Una de las regiones donde este fenómeno está más extendido es el África subsahariana, donde estudios realizados por Pew y Gallup a comienzos de este siglo estimaron que alrededor del 75% de la población cree en la brujería. En Camerún, por ejemplo, hay brujos que, antes de los partidos, untan los tobillos de los jugadores con manyanga -un preparado a base de aceite de palma- o con cenizas de una hoguera para atraer la buena suerte. En el pasado, incluso se recomendó a algunos futbolistas pasar la noche en un cementerio para “aprovechar la fuerza invisible de los difuntos”, según consignó un artículo de la BBC.
Cuando la selección camerunesa fue eliminada del Mundial de Sudáfrica 2010, Michel Zoah, entonces ministro de Deportes y Educación Física del país, atribuyó el fracaso, en una agitada presentación ante el Parlamento, a “la brujería, el misticismo, los celos y el desorden”.
Cinco meses atrás, durante las eliminatorias africanas para el Mundial 2026, el entrenador de Nigeria, Eric Chelle, estalló contra el cuerpo técnico de República Democrática del Congo tras una derrota por penales y lo acusó, en la conferencia de prensa posterior, de recurrir al vudú para imponerse en el encuentro.
El fútbol europeo no quedó al margen de estas controversias.
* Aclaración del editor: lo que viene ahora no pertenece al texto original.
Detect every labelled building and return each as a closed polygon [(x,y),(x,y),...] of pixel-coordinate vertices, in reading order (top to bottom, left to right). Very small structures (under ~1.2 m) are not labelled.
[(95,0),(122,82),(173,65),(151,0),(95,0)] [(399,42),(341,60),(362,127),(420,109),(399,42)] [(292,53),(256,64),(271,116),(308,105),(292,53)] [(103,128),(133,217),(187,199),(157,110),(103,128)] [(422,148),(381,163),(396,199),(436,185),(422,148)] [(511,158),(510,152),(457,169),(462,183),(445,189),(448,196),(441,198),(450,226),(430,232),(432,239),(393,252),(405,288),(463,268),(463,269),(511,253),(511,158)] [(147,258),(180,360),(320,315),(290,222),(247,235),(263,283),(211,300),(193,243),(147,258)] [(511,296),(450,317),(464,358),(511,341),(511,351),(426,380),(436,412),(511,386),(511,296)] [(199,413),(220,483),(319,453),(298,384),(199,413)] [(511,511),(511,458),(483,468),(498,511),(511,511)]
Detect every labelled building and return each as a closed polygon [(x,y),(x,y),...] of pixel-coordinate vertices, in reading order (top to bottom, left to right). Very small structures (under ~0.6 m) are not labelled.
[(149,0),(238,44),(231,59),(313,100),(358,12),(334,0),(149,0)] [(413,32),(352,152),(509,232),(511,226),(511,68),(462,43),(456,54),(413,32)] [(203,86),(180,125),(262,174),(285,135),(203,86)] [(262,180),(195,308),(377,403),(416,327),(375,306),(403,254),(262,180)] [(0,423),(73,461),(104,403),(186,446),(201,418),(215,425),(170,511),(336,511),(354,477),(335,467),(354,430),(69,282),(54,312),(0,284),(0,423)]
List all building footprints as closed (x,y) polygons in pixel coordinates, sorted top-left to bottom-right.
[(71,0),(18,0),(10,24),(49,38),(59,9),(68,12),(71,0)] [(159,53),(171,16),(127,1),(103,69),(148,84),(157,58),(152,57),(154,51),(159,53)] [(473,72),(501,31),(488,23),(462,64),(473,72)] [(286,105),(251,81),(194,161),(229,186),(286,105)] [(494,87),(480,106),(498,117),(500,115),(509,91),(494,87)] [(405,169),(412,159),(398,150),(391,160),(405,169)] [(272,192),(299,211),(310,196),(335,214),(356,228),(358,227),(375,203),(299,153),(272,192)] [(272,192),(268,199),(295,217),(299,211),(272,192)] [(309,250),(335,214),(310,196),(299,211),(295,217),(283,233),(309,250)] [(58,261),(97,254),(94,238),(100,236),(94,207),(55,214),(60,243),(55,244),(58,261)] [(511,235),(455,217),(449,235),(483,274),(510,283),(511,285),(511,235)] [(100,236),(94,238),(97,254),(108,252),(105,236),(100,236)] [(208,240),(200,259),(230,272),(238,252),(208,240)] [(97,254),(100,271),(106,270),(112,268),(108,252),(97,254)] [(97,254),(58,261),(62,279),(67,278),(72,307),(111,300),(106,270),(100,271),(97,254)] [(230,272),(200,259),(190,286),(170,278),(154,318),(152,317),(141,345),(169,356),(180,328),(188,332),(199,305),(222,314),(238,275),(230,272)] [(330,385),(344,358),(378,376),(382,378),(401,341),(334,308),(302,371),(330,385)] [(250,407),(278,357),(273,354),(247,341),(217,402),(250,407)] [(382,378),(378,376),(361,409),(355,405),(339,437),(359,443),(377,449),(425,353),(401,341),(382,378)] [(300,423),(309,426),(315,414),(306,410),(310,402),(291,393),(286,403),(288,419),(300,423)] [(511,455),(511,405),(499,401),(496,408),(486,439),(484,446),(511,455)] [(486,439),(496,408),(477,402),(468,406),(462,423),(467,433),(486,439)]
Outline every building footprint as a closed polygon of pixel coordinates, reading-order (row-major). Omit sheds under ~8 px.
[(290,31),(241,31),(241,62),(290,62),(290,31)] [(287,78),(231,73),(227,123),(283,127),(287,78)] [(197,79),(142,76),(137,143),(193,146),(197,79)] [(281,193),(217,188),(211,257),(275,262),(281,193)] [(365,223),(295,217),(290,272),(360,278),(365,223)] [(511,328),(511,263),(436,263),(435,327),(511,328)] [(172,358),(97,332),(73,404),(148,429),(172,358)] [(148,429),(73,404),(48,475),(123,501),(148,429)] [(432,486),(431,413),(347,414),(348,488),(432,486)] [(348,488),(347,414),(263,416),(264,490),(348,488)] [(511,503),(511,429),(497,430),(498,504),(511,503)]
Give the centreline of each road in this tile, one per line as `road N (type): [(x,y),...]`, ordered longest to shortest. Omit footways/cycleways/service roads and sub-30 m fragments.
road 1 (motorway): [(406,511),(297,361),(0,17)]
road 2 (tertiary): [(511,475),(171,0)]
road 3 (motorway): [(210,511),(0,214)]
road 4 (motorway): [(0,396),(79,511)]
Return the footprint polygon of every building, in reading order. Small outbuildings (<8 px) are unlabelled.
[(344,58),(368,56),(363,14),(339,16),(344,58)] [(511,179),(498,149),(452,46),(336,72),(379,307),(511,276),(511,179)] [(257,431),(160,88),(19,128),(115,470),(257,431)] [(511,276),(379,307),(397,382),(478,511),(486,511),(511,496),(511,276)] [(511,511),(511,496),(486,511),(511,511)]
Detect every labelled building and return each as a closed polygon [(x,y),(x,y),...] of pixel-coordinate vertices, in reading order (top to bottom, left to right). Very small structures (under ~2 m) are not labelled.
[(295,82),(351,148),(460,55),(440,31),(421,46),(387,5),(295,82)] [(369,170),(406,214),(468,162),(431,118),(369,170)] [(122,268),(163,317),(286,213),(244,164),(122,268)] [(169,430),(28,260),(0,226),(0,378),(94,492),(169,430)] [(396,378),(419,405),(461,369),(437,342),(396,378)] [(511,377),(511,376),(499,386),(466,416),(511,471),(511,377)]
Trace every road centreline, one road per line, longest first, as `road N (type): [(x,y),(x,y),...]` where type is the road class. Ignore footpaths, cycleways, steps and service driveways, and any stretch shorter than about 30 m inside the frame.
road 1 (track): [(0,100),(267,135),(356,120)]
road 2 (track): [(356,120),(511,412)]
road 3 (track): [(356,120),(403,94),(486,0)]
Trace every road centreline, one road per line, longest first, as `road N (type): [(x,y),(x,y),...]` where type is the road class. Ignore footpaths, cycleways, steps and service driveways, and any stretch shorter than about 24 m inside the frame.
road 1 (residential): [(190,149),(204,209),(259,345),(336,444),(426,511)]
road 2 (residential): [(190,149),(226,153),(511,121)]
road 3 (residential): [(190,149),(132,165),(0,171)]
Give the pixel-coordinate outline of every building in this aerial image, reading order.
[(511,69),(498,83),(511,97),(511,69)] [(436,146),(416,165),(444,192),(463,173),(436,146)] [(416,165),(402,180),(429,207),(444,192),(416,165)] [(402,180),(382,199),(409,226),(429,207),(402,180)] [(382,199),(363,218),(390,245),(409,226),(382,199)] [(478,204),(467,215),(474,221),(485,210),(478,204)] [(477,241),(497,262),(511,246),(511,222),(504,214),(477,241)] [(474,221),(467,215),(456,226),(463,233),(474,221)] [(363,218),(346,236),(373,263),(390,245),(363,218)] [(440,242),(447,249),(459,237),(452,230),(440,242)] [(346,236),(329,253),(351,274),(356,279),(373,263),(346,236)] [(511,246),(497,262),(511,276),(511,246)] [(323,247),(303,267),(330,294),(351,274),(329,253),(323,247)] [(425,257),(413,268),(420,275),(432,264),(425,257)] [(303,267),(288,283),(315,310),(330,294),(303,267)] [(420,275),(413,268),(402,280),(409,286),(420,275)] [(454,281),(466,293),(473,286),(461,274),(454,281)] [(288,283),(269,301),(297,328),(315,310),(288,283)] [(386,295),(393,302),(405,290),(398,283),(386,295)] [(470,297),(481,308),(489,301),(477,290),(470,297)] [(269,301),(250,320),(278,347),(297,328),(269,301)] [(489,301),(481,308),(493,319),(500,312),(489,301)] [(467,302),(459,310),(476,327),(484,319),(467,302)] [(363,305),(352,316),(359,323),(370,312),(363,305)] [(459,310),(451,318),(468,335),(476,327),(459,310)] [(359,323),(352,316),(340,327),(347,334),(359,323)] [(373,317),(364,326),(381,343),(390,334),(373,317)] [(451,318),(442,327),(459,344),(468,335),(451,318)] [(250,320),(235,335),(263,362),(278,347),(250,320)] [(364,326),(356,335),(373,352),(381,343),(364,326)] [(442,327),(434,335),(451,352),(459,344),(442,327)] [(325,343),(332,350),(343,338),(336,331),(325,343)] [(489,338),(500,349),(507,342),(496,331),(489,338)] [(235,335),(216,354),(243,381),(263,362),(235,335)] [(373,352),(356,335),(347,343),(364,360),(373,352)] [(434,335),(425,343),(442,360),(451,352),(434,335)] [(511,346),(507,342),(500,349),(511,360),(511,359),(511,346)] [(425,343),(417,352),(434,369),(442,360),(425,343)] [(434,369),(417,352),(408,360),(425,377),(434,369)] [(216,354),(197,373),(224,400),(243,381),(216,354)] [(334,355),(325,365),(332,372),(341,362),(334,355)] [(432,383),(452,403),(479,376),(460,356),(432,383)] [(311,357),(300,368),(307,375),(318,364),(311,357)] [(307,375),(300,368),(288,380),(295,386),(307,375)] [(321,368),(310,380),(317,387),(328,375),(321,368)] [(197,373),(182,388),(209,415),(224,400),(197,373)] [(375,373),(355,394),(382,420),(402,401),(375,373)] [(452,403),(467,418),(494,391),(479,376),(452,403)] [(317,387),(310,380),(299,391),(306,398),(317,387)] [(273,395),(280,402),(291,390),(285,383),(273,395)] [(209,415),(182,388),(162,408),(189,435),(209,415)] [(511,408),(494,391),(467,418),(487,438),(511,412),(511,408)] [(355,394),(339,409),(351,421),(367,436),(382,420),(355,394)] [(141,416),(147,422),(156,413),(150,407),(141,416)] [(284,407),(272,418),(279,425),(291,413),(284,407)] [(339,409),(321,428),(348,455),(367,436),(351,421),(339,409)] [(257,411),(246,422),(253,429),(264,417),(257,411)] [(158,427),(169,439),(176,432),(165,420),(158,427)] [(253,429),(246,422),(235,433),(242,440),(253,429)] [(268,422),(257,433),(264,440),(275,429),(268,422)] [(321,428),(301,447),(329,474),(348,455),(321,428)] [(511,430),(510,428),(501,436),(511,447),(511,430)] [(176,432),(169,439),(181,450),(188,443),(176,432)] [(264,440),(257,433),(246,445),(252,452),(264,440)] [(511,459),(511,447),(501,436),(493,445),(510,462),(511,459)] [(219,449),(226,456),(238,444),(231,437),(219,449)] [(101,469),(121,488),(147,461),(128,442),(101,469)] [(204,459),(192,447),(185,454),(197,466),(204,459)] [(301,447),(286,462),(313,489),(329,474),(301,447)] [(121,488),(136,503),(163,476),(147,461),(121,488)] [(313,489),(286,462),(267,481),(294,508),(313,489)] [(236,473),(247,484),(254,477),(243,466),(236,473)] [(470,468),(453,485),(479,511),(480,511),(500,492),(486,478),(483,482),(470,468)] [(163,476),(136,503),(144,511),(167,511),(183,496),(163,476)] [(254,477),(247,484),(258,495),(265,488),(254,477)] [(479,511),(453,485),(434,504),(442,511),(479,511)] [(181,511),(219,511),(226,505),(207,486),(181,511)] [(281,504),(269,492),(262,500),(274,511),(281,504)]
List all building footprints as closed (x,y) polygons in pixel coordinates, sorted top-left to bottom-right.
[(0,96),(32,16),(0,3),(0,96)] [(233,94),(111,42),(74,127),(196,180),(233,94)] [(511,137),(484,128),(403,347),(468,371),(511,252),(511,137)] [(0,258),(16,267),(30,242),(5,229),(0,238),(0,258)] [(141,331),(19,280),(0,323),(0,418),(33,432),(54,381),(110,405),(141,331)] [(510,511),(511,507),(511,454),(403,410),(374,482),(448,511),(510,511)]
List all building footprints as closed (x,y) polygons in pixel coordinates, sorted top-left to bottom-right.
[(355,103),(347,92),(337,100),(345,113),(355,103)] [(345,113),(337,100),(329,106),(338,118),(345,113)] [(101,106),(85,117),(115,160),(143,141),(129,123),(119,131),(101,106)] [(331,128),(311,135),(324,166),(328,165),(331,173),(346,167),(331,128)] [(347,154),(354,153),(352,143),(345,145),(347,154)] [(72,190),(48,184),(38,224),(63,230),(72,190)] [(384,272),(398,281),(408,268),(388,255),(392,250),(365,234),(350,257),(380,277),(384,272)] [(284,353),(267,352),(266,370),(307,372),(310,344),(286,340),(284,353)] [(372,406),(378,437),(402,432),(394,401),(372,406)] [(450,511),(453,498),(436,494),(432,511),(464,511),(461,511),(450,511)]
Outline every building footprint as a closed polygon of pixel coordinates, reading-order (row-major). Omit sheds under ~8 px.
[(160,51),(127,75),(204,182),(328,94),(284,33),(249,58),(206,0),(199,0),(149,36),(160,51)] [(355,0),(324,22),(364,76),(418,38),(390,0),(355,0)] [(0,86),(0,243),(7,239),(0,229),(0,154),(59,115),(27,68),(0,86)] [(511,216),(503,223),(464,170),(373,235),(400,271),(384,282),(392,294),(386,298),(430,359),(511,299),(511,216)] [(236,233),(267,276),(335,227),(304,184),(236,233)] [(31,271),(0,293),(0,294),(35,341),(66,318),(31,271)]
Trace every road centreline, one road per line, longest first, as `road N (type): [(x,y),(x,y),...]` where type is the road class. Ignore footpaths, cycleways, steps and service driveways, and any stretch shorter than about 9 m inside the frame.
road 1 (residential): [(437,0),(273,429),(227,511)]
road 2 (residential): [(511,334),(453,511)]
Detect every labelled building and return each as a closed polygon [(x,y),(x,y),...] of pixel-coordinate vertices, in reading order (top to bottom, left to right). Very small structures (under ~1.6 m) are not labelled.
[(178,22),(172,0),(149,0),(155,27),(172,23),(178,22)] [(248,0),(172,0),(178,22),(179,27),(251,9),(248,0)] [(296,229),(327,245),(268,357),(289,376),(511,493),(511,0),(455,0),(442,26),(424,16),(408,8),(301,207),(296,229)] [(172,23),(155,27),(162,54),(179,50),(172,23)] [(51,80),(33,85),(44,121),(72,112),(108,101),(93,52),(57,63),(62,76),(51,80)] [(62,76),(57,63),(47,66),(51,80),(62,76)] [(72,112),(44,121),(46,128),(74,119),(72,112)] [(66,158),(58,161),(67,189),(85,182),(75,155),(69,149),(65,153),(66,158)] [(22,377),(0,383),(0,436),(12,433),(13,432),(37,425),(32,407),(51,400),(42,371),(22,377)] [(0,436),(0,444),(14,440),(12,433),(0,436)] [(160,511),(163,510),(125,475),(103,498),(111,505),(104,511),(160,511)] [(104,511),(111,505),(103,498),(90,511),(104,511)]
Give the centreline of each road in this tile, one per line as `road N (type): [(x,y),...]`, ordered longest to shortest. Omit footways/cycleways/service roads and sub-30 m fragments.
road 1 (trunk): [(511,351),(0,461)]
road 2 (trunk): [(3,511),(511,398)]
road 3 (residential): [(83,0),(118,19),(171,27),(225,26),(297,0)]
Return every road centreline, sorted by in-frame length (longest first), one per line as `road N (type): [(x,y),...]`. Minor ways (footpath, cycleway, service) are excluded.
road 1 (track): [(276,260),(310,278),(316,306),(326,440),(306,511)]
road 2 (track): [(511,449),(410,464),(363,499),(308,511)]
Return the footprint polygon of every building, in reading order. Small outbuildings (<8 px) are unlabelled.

Tal vez el caso más escandaloso sea el de Raymond Domenech, que dirigió a la selección francesa en los mundiales de 2006 y 2010. En una entrevista televisiva concedida en 2005, el entrenador afirmó que no convocaba a futbolistas nacidos bajo el signo de Escorpio porque “se matan entre ellos” y que Cáncer y Libra son signos “poco beneficiosos para el grupo”. Después de perder la final de Alemania 2006 frente a Italia, permaneció al frente del equipo hasta Sudáfrica 2010, pero fue despedido luego de la desastrosa campaña en ese Mundial, en el que Francia quedó eliminada en la fase de grupos.
El continente americano tampoco estuvo exento de estos episodios. En noviembre de 2017, Perú se jugaba ante Nueva Zelanda el repechaje para clasificarse al Mundial de Rusia. Un día antes del partido, un grupo de chamanes se congregó en las afueras del Estadio Nacional de Lima, donde quemó incienso y hojas de coca y realizó conjuros con serpientes. Según Cleofé Jorge Sedano, uno de los brujos presentes, el objetivo era “neutralizar al cuadro de Nueva Zelanda para que haya torpeza entre ellos”. Perú ganó y consiguió su pase al Mundial, aunque nunca quedó claro cuánto influyeron la destreza deportiva, las artes mágicas o la decisión de algunos hinchas locales de pasar la noche lanzando fuegos artificiales frente al hotel donde se hospedaba la delegación neozelandesa.
La Argentina, como es sabido, tampoco estuvo al margen de estas prácticas durante el Mundial de Qatar 2022. Por ejemplo, cuando miles de hinchas coordinaron en las redes sociales una serie de rituales para “ayudar” a la selección a conquistar la tercera estrella: desde limpiezas energéticas hasta congelar en sus freezers papeles con los nombres de futbolistas rivales.
Esta semana, Sebastián Vera Céliz, librero de la porteña Magia Libros, afirmó en un reel de Instagram que lo que ocurrió tiene un nombre: “egregor”, una manifestación que nace de las emociones compartidas por un grupo de personas. En otras palabras, una multitud unida por el deseo de hacer realidad algo que alegraría a todo un país: ganar la Copa del Mundo. No sé si eso funcionó, ni si fue magia. Pero no se me ocurre una palabra mejor.